• [Work to complete] For the entries that follow, tally the lines holding the string "middle". Give the total and nothing else.

• [Data]
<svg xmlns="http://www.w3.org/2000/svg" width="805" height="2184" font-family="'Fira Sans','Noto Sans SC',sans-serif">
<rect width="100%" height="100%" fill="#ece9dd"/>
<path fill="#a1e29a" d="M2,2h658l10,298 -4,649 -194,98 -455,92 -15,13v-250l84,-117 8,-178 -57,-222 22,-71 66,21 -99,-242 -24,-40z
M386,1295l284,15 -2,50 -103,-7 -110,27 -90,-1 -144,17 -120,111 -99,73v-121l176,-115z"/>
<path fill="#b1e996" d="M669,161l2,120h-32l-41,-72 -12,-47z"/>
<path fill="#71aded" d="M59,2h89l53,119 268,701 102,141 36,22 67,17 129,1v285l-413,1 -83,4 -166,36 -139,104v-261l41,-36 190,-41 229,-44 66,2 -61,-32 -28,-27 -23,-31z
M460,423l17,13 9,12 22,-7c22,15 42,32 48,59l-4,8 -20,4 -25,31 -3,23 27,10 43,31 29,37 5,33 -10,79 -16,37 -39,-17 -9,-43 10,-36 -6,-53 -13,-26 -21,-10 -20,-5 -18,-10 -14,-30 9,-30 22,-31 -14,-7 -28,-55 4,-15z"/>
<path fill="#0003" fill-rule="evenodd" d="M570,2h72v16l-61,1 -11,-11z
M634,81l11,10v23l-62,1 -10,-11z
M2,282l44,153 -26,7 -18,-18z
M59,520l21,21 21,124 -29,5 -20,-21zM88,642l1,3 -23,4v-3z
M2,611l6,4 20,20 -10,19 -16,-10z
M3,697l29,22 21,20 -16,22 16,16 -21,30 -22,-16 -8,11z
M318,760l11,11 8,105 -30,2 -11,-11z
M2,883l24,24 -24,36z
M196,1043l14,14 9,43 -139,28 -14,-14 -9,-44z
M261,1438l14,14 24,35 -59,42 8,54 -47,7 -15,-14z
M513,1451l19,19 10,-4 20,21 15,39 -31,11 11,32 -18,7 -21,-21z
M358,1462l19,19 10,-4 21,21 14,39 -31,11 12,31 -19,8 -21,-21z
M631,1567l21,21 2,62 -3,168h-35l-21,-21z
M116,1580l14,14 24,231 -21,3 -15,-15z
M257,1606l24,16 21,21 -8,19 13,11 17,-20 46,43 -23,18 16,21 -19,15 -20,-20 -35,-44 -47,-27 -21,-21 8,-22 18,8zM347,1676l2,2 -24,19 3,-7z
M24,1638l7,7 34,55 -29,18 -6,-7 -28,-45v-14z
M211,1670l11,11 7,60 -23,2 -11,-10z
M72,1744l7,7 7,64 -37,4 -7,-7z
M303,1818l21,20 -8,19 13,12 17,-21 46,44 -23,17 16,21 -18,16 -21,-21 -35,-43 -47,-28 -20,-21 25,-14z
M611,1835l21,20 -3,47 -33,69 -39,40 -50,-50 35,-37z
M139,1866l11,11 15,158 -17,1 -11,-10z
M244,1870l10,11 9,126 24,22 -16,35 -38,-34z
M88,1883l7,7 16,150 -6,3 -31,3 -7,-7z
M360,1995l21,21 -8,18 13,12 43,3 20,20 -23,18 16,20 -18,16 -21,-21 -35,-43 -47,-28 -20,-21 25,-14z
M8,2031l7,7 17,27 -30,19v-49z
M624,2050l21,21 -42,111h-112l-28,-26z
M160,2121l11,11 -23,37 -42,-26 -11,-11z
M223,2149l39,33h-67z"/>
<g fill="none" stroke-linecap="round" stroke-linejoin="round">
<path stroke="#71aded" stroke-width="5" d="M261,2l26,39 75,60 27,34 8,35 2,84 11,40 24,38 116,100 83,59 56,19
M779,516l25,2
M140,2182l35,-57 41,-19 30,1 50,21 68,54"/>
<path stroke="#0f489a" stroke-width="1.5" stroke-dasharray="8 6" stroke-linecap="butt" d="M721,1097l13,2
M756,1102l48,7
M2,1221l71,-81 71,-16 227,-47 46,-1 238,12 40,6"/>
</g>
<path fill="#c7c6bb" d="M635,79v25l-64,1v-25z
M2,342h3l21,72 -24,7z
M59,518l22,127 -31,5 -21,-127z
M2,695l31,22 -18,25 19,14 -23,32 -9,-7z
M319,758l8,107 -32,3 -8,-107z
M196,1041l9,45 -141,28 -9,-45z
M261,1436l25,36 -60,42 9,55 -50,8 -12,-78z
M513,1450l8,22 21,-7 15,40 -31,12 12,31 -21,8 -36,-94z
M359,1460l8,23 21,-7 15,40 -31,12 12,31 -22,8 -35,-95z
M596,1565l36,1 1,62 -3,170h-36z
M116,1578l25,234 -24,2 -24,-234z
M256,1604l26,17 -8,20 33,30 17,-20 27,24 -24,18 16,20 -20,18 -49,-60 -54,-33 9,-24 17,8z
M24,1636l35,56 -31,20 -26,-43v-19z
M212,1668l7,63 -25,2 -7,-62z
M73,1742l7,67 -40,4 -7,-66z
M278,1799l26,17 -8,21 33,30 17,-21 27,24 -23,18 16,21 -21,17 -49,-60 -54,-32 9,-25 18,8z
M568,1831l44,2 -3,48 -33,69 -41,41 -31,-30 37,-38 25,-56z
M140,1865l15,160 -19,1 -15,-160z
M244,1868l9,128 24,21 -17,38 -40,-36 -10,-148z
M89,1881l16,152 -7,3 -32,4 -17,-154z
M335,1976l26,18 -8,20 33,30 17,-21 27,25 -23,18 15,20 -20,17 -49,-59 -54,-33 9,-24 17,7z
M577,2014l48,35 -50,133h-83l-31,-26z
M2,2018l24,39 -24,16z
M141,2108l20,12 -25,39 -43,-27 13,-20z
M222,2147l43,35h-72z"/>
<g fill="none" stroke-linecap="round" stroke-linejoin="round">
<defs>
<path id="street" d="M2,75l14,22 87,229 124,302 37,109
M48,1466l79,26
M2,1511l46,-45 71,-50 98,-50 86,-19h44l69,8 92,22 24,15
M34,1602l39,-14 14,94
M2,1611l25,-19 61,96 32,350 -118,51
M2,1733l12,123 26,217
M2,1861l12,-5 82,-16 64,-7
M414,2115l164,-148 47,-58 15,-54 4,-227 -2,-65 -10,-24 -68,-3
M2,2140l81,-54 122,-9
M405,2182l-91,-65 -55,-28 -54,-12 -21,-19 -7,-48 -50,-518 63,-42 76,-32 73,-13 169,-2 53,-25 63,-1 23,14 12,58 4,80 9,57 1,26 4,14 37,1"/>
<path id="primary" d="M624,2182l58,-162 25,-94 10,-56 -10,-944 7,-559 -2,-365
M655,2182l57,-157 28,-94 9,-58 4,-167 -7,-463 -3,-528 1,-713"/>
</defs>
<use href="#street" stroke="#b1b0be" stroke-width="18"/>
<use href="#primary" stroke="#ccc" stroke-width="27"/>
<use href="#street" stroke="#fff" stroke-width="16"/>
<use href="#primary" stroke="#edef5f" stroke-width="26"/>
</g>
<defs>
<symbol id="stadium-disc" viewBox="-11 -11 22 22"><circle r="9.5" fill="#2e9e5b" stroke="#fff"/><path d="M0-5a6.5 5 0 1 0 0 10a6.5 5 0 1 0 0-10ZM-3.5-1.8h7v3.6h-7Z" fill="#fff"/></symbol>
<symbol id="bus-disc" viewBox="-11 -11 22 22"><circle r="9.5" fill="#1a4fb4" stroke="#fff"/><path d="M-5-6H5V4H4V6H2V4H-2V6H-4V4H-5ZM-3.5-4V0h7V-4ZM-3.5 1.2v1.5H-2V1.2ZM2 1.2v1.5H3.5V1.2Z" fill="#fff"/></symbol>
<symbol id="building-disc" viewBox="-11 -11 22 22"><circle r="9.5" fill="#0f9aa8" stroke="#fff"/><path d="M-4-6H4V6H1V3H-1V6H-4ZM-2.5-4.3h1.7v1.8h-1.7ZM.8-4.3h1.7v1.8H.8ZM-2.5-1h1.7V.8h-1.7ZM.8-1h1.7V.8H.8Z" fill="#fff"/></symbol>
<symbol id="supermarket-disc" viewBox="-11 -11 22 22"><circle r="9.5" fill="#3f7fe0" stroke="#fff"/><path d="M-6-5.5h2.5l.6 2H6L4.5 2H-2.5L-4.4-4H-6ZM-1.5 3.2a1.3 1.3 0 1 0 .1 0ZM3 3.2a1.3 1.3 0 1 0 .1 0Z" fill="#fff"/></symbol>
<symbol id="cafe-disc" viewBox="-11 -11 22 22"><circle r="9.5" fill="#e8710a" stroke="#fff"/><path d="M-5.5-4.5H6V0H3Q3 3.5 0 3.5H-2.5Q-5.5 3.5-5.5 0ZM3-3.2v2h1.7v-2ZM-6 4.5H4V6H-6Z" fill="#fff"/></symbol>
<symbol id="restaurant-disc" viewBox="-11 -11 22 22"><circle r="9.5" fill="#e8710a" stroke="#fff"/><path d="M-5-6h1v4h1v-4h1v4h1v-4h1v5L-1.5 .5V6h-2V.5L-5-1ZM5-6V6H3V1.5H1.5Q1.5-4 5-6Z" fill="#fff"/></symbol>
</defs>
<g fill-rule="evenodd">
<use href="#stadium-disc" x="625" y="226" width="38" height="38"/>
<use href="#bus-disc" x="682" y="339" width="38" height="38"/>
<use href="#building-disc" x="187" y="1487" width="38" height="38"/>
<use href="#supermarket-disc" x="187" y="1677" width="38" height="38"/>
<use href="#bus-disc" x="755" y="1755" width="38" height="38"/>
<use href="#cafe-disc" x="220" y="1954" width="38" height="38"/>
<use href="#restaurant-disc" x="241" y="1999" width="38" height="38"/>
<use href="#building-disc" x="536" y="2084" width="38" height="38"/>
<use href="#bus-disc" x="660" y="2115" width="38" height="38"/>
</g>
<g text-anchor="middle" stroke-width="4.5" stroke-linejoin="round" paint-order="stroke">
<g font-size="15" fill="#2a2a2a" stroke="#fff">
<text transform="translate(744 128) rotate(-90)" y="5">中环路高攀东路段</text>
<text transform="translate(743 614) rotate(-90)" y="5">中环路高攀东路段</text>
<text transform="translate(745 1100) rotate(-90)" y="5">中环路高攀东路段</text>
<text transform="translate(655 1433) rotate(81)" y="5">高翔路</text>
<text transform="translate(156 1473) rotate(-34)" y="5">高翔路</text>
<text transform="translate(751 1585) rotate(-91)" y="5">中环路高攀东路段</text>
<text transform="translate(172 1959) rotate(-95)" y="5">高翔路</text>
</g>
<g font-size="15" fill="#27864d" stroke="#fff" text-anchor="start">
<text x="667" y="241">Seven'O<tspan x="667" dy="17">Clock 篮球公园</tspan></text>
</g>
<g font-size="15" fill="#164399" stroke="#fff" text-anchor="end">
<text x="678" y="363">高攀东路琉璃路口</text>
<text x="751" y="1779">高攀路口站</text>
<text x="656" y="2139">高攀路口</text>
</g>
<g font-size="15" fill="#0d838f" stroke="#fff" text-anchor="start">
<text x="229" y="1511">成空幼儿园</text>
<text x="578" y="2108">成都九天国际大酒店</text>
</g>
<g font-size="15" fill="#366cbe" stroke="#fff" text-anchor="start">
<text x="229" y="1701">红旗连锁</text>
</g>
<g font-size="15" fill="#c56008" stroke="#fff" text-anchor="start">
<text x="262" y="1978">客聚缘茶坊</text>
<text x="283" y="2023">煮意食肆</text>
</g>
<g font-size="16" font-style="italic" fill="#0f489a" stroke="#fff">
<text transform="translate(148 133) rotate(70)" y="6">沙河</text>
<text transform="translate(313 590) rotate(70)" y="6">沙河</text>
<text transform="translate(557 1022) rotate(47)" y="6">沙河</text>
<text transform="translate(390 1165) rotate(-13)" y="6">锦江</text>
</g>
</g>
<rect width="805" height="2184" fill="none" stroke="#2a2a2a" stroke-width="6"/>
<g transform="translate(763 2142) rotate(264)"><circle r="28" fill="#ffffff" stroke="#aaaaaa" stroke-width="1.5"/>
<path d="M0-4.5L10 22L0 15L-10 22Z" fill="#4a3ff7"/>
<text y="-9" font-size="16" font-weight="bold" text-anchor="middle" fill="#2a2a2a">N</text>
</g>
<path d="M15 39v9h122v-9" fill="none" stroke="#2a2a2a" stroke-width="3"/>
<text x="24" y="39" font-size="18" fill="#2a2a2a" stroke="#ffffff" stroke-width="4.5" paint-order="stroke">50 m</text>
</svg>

• [Solution below] 2